Thereza Leite escava na memória um
monturo de imagens partidas e começa a emendá-las. Daí surge a casa
de moradia. Mas dessa casa reconstruída surgem outras casas também
desmontadas que necessitam da sua perícia para ressussitá-las. São
imagens de pessoas depauperadas em colóquio com objetos em desuso
que suplicam por revivências. São pedras, tijolos, jarros, vidrilos,
cerâmicas, cristais, retratos e personagens, todos estiolados à
espera de mãos milagrosas que lhes animem. É um cascavilhar do que
foi varrido para o fundo do quintal. Esse monturo jaz na memória da
autora que através da escritura vai unindo lascas de vidro, cacos de
louça com frisos dourados, um pedaço de cristal partido, miçangas,
uma branca perna de louça – só uma – da bailarina da caixa de
música. Tudo o que fora jogado fora agora é reciclado pela memória,
revitalizado.
São contos escritos geralmente em
primeira pessoa, com final imprevisível mas fechado, com a
personagem principal fazendo parte de uma saga urbana onde seu
destino, muitas vezes está ligado ao destino dos outros, o que lhe
subtrai o livre arbítrio. Mas no caso do primeiro deles, “Mosaico”,
que dá nome a este seu primeiro livro, a personagem é uma deficiente
que recupera a vitalidade na construção da casa nova, de uma nova
carapaça. Clariceana nas suas intertextualidades, Thereza Leite se
esmera na limpeza do texto como a personagem Dona Alzira se empenha
na limpeza da casa. Quando Ana aparece, é para repovoar a antiga
casa em desuso e como um “Bagdá Café”, ela reinstaura a vida na casa
em desuso, como forma de reinstaurar a vida no seu corpo deficiente,
ou como Thereza instaura na escritura, a recuperação da saga que
retém na memória e que se não narrar se perde no ostracismo.
Há pois em Maria Thereza Leite, uma
estética do esboço.

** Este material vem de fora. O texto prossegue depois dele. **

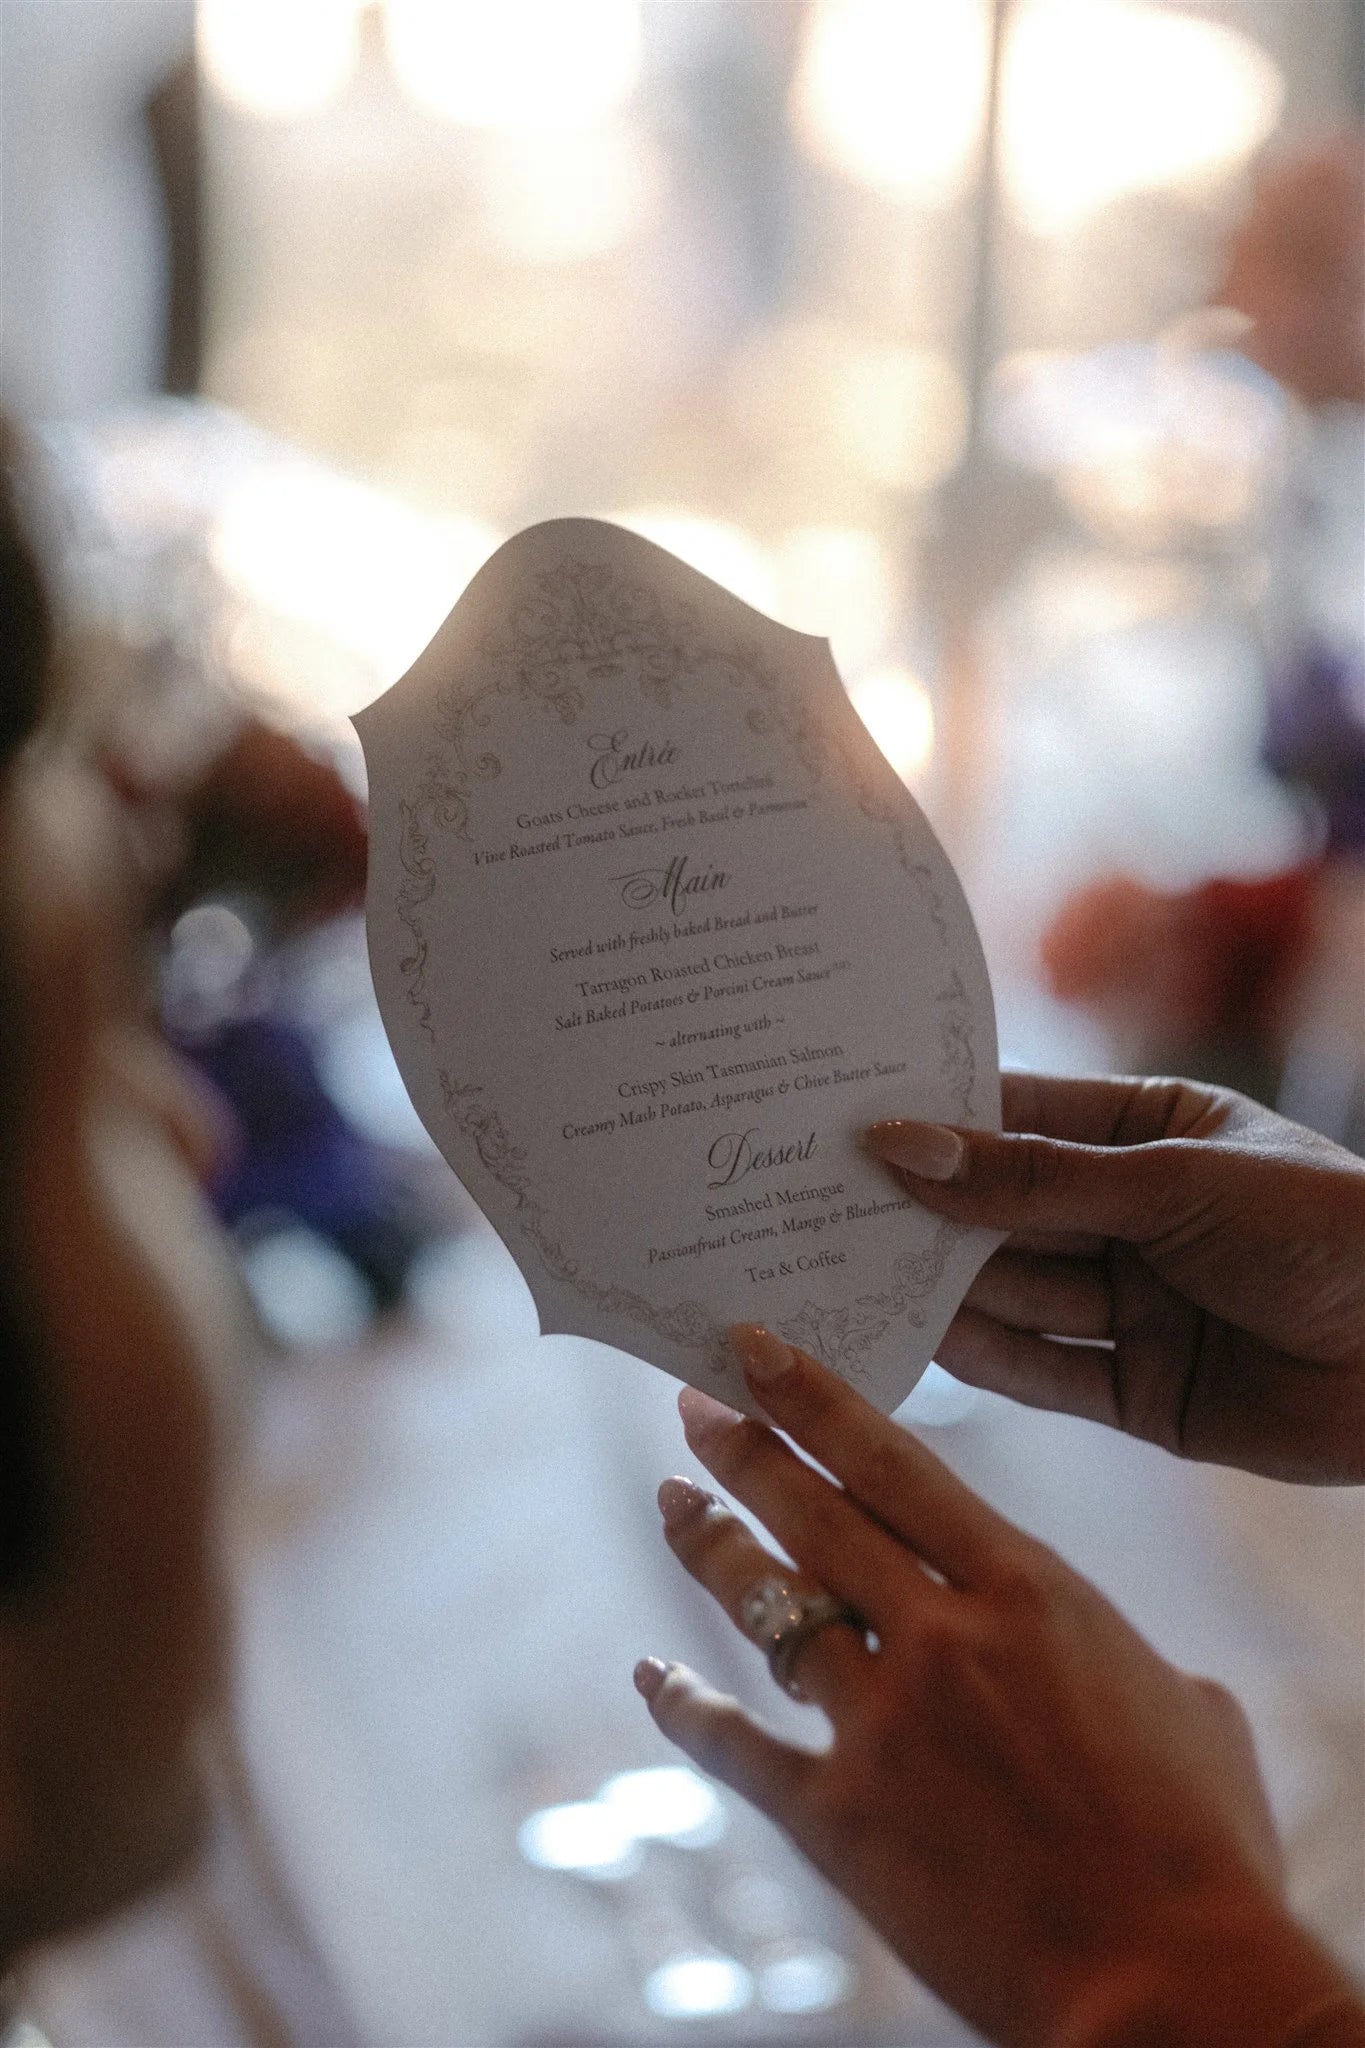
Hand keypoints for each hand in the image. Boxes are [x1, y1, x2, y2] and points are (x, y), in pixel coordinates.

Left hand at [636, 1332, 1359, 2047]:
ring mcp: (881, 1725)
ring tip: (673, 1504)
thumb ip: (1126, 1660)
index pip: (895, 1463)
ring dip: (711, 1547)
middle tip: (693, 1405)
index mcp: (1027, 1592)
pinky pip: (735, 1743)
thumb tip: (1125, 1672)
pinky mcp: (840, 1820)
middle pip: (813, 1514)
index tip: (755, 1353)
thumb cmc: (1204, 1849)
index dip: (813, 1400)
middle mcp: (940, 1638)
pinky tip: (650, 1675)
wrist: (1174, 1985)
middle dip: (744, 1449)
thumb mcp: (1188, 1711)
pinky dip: (683, 1707)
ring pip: (768, 1608)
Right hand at [864, 1074, 1364, 1484]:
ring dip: (934, 1284)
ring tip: (835, 1269)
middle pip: (1001, 1212)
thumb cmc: (1327, 1228)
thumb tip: (906, 1147)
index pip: (1017, 1120)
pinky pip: (1042, 1371)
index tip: (839, 1119)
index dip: (932, 1123)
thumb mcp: (1173, 1182)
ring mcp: (1133, 1305)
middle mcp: (1130, 1215)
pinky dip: (979, 1358)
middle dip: (918, 1210)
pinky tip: (910, 1339)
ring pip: (1012, 1292)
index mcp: (1146, 1131)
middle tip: (812, 1201)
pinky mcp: (1140, 1392)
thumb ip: (1035, 1180)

Uma impressão sobre uma estrutura que desmontada
vai dando lugar a outra. O texto é uma construção sobre fundações já
existentes. Se o personagem tem uma deficiência ou uma doença
incurável, é um ponto de partida para uma humanização dessa falta de
alguma coisa. Impressionista na sua técnica de narrar, vai pintando
o arcabouço memorial de onde herdou o quinhão mais precioso dos
ancestrais: as narrativas do ambiente familiar. Todos os bens
materiais foram dispensados quando da sua escolha de herança, só
desejou tomar posse das histórias que o pai contava, da cor azul das
coisas e das frases que escorregavam das páginas dos livros da velha
estante. O pior dos seus tormentos seria pois um dia não ter mais o
que contar e, principalmente, não ter a quem contar. Sua alma é sua
história, salvar essa alma é narrar sua história.

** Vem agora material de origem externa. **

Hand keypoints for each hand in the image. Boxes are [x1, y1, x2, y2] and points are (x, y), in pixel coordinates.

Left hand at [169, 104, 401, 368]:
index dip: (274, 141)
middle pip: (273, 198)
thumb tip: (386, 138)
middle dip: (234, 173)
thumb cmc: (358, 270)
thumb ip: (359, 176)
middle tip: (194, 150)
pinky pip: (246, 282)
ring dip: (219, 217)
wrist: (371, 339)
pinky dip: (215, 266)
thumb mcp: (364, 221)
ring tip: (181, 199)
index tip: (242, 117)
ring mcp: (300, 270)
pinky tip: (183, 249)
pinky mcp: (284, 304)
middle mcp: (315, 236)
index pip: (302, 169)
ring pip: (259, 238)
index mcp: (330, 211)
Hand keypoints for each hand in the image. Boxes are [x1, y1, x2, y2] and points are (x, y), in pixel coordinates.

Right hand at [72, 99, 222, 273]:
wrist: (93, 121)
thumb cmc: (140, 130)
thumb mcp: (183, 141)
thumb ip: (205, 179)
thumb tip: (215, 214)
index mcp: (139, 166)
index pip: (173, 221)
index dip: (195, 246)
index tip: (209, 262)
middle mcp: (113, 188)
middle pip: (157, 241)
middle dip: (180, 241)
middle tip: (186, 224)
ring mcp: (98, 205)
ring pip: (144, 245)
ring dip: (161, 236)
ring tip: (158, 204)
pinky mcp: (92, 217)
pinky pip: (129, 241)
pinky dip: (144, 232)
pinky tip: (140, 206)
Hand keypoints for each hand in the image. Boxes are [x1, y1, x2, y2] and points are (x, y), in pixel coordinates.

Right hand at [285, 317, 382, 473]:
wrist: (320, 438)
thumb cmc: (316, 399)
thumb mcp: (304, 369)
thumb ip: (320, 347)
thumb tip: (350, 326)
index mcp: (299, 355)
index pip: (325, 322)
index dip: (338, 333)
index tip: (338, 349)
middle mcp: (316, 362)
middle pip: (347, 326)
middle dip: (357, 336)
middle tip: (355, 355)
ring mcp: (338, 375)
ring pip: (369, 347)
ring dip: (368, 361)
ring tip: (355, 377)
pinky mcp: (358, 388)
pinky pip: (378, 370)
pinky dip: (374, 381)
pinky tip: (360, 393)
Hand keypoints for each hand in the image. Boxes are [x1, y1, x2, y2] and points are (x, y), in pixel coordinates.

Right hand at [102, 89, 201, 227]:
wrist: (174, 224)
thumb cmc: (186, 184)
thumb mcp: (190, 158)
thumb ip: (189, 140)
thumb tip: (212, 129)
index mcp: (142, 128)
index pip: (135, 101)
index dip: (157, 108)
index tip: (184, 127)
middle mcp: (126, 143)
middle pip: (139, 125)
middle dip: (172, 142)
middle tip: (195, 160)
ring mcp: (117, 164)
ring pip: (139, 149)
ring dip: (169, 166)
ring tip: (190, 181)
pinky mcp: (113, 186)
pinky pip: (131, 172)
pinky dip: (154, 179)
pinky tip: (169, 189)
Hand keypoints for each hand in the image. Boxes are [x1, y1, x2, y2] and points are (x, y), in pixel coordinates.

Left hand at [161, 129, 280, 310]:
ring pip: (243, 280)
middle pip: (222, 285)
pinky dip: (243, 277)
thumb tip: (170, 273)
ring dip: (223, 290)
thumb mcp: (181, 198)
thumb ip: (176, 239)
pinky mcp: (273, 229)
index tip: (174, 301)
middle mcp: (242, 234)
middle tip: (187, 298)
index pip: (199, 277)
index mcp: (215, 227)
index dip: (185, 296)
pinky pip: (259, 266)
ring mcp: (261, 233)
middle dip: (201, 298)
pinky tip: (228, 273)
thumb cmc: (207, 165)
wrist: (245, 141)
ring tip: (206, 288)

Quando a chamamos de clariceana nos
reportamos à atmosfera caseira que cria, mas principalmente, ao
conto “A angústia das árvores do parque”, que nos remete ao Jardim
Botânico carioca da nossa autora de origem ucraniana. Daí que o
“travo amargo na boca”, “o silêncio desesperador”, a audição de
“vozes ausentes”, “o dia nascido morto”, “os ossos molhados”, a
tepidez da tarde, o bonde de Santa Tereza, os fios de ovos, os
suores da meia idade, a conversa com as plantas, a tendência para um
antropomorfismo, o consumir-se tudo, leva a uma proximidade das duas
escritoras, como se conspirassem em conflito para nos fazerem suar
com ambas, engordurarmos com sua leitura, no saculejar do bonde da
vida. Thereza Leite escreve gordurosamente, sumarenta, uma narrativa
quente e úmida, tépida. Pinta com palavras, suores, lágrimas e seiva
que escorrem entre as frases.
“Quando nós éramos pássaros” é o belo
título de um dos contos que poderia muito bem ser o título do livro.
É nele onde mais pungente se torna o discurso do corpo flagelado
pelo tempo corrosivo. A corrosão está pois em tudo, até na
identificação das personagens, que geralmente são ele e ela, numa
universalização denunciadora da corrosão generalizada. É por isso
que a vida escorre liqüefeita pelos alicerces da memória quando as
pessoas recolhem-se à prisão de si próprias, afogam-se sufocadas de
si. A rotina da dona de casa é um dos profundos poços de afogamento
da mulher de meia idade. E a estranha lucidez dessa mulher escorre
do texto de Thereza a ponto de também sufocar o leitor que quer
encontrar o fundo do poço e não encontra terra nos pés. O
importante, portanto, em Thereza, não é apenas construir o texto,
mas é se por nele e chocar na sua tepidez as histórias que também
são dos seus leitores, são de todos nós.